WHAT THE TASK REQUIRES: After finding the line that contains "wall art: present [261,43,324,108]" in the entries below, retype it and every following line precisely, the last included.

┌────────

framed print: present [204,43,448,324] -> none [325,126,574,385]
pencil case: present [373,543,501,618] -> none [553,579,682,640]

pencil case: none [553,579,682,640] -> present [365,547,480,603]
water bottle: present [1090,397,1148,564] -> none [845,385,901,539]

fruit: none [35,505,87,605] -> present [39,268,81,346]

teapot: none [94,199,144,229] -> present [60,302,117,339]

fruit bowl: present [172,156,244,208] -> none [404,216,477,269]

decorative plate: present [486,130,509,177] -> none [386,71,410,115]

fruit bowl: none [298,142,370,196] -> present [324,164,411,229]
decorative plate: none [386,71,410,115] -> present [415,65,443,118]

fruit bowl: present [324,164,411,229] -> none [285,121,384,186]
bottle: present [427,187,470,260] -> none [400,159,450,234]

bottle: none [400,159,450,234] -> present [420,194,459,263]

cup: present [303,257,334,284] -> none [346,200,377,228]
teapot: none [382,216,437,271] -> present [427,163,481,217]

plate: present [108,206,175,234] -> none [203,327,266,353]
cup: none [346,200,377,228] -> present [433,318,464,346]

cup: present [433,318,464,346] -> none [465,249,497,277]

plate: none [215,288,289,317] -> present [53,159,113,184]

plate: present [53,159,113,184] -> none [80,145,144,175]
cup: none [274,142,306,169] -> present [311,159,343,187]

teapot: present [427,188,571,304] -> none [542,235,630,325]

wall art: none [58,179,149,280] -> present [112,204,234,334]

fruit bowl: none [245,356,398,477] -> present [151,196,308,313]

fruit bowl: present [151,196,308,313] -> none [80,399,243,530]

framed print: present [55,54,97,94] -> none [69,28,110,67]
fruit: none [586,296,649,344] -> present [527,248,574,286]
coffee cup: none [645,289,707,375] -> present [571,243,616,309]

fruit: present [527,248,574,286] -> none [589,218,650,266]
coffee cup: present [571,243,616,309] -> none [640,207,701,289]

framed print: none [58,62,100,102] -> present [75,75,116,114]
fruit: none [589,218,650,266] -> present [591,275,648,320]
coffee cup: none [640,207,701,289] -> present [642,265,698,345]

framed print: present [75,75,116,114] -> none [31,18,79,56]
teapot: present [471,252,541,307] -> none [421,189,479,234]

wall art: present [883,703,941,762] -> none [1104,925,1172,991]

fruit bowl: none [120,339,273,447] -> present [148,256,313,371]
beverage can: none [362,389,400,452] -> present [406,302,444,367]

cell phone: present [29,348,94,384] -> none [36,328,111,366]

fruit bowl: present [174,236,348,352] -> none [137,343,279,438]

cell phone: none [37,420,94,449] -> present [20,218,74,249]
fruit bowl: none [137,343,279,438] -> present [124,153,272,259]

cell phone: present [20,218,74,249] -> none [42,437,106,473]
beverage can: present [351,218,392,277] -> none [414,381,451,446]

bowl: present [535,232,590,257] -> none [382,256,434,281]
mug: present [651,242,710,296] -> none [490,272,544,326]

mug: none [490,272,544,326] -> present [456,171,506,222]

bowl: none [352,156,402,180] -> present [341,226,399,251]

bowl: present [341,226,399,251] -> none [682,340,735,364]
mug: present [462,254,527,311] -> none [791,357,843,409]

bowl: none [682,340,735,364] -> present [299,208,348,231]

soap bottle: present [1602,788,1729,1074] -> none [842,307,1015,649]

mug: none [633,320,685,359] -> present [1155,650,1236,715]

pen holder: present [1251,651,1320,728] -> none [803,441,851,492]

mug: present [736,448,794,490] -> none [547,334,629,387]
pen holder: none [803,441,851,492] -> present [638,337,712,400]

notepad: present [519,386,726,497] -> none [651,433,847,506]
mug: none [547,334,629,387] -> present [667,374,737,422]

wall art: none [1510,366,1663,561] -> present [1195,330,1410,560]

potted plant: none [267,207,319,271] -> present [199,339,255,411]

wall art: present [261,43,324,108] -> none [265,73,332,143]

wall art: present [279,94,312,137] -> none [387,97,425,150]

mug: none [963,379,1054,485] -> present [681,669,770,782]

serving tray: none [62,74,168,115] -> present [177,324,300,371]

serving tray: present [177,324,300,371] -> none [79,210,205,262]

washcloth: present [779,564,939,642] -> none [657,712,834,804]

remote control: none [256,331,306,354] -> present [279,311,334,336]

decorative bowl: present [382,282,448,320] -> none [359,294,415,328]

└────────

RESPONSE FOR THIS EXERCISE:
wall art: present [261,43,324,108] -> none [265,73,332,143]

wall art: present [279,94,312,137] -> none [387,97,425,150]

mug: none [963,379,1054,485] -> present [681,669,770,782]

serving tray: none [62,74,168,115] -> present [177,324,300,371]

serving tray: present [177,324,300,371] -> none [79,210,205,262]

washcloth: present [779,564,939,642] -> none [657,712,834,804]

remote control: none [256,331,306,354] -> present [279,311,334,336]

decorative bowl: present [382,282,448,320] -> none [359,294,415,328]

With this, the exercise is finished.